172 Year Cycle (Unified Cycle Theory)
The 172 year cycle is one of the major cycles in the Unified Cycle Theory. It marks major depressions. For the 172 year cycle, it starts with the top in 2007, then goes back to the depression in 1835 and then back to the depression of 1663, followed by the Blubonic Plague (1665) and Great Fire of London(1666). 172 year anniversaries hit these right on the nose. From the charts below, you can see how the weather became exceedingly dry, which happens in conjunction with a depression. It’s happening to our weather today.

1835 1665

Sunspot Maximums (Unified Cycle Theory)
Sunspot cycles last 11.2 years. Market tops typically follow on the heels of a sunspot top. We’ve just experienced one as this chart of June 1, 2014 shows. This fact is well known in certain trading circles. Here is a link to John Hampton’s site “Solarcycles,” which focuses on solar events to determine market tops and bottoms.


Sunspots of course have lots of studies to show how they adversely affect humans psychologically.

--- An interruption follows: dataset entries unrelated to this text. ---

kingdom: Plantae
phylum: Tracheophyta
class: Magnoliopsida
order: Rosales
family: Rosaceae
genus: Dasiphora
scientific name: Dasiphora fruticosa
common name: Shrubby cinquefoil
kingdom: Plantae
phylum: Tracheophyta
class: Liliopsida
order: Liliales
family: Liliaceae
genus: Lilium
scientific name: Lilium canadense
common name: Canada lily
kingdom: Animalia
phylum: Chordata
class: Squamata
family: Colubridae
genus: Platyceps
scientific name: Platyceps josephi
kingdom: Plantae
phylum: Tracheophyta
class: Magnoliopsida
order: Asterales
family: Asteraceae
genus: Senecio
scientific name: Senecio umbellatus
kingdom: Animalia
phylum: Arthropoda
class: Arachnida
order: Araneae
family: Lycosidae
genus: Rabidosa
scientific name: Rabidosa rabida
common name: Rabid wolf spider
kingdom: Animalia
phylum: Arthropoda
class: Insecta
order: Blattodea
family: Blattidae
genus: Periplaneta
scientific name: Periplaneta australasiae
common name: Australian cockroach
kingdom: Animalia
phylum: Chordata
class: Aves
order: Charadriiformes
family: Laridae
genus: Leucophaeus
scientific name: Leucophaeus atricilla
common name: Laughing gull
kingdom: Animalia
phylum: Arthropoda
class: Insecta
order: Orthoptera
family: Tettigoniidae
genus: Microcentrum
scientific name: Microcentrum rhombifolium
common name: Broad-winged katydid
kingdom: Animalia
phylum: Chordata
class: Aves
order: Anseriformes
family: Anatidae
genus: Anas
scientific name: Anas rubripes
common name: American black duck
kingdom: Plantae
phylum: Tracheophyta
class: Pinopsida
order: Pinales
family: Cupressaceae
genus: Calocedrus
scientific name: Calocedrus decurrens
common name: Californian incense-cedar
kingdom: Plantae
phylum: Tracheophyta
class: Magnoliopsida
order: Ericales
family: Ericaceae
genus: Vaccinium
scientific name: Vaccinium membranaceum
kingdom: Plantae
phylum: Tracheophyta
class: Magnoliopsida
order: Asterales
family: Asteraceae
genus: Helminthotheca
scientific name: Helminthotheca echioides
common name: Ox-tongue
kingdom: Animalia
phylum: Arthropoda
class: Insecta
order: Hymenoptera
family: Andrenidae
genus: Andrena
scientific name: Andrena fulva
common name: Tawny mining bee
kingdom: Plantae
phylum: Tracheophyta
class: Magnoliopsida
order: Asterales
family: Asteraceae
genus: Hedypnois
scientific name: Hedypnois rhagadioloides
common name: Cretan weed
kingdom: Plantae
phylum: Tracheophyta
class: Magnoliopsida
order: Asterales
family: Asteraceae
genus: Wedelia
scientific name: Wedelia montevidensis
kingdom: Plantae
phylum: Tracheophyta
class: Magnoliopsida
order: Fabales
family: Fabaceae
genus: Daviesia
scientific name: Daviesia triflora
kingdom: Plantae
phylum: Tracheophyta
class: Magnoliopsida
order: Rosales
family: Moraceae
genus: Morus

We’re in cycle 24 – at the top, by the looks of it. Markets typically crash after a sunspot high. It’s interesting to me that the Sept 11, 2001 attacks were right at the high of sunspot cycle 23.

Full Moon (Unified Cycle Theory)
Market highs also tend to follow on the heels of a full moon, although this isn’t a leading factor. The most important factor is a synchronization with a 6.36 or 19 year cycle, then a sunspot maximum, and then a full moon. There was a full moon on May 14, 2014 and another one at June 13. There was a new moon on May 28, 2014.

6.36 Year Cycle (Unified Cycle Theory)
If you measure from the top of the SP at 4/7/2000 to the next top at 10/29/07 – that’s about 6.5 years. If you measure from the 2007 to today (early June, 2014) it’s almost exactly 6.36 years.

visuals for unified.009-001

Climate – based on the work of Dr. Raymond H. Wheeler
As of 2007, when the overall market topped, we seem to have entered a very dry period. You only have to listen to the news to hear of the devastating drought hitting the mid and western US.

Dr. Raymond H. Wheeler (in his studies of recurring climate cycles over 20 centuries) predicted a very dry period accompanying a depression starting around the year 2000. He made this prediction in the 19450s.

Sentiment – Level of Advisors Who are Bullish on the Market
If you’re a trader of any strature, you know the importance on being a contrarian regarding the markets. When the number of bulls or bears reaches an extreme level, the market typically turns and heads in the other direction. We have a record number of bulls right now (record optimism).

sentiment26 year high

Margin Debt
Along with sentiment rides the level of margin debt, which is at an all-time high. This is the amount of leverage in the market. It signifies the amount of borrowed money that supports the positions of those in the market. It doesn’t take a big drop in the case to create panic as traders attempt to cover their loans.


TPD Cycle (Turning Point Distribution Principle—Unified Cycle Theory)
This principle describes an array of reversal points that tend to surround a major turning point. In terms of the US stock market, the following cycle anniversaries surround the end of May and first part of June, 2014.

  1. The 86.1-day UWS cycle.
  2. The 16.4-week cycle
  3. The seasonal cycle (sell in May and go away)
  4. The 2-year cycle — Every 2nd year, the seasonal cycle is more bearish from May to October. This is the year when the seasonal cycle is especially bearish. For example, the May-October periods for 1998, 2000, 2002, 2004, 2006, 2008, 2010, 2012, and now (2014??) were far more bearish than the years 1997, 1999, 2001, 2003, 2005, 2007, 2009, 2011, and 2013.
  5. The 3.5-year cycle has been very powerful in the stock market for nearly 2000 years. It peaks in June.
  6. The 6.37-yr, 19.1-yr (Dewey’s real estate cycle), and 57.3 yr (Kondratieff cycle) are already in down-phases.

This is an extraordinary set of warning signs that the current US market is mature. Currencies (euro, pound, Swiss franc) have already topped and are headed down, At the same time, the US dollar has bottomed and is heading up.Based on history and recurring cycles, along with the magnitude of bubble we’ve experienced, the expected drop will be the largest transfer of wealth in history.